Dataset entries
---*---
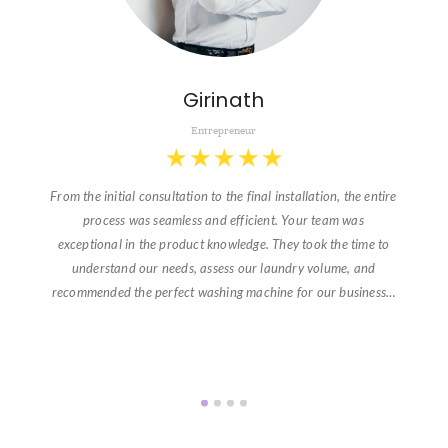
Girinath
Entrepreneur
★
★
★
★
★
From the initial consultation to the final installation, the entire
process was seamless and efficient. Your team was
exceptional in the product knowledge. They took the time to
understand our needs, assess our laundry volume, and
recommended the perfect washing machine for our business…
---*---
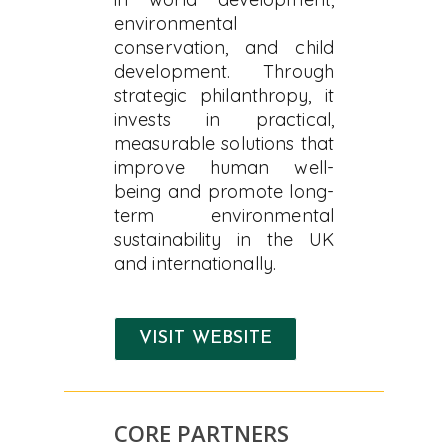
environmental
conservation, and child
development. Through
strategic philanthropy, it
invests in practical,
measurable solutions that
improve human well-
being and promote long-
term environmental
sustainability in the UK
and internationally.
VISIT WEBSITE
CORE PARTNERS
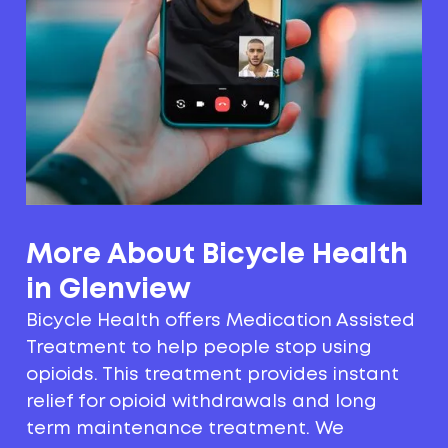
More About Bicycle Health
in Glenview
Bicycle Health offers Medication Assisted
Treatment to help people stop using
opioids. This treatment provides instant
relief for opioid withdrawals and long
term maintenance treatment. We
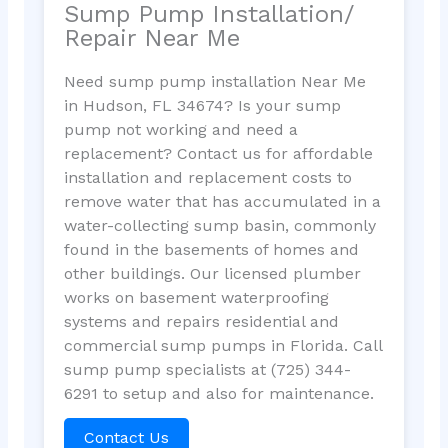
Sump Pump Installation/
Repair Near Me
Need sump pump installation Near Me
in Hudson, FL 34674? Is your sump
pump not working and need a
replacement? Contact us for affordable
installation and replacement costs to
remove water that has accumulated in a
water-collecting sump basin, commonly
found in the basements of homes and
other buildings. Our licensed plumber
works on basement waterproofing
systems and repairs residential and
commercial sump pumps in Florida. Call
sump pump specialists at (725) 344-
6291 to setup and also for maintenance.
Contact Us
---*---
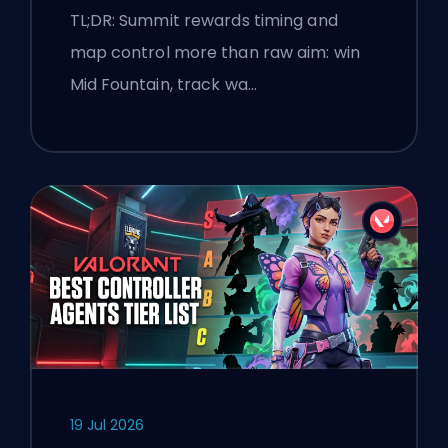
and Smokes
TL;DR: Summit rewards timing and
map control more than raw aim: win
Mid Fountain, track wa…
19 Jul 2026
---*---
§ **WHAT TO DO**
The response should consist of the number of lines in the data that hold the word "Near", with nothing added.

§ **EXERCISE ANSWER**
2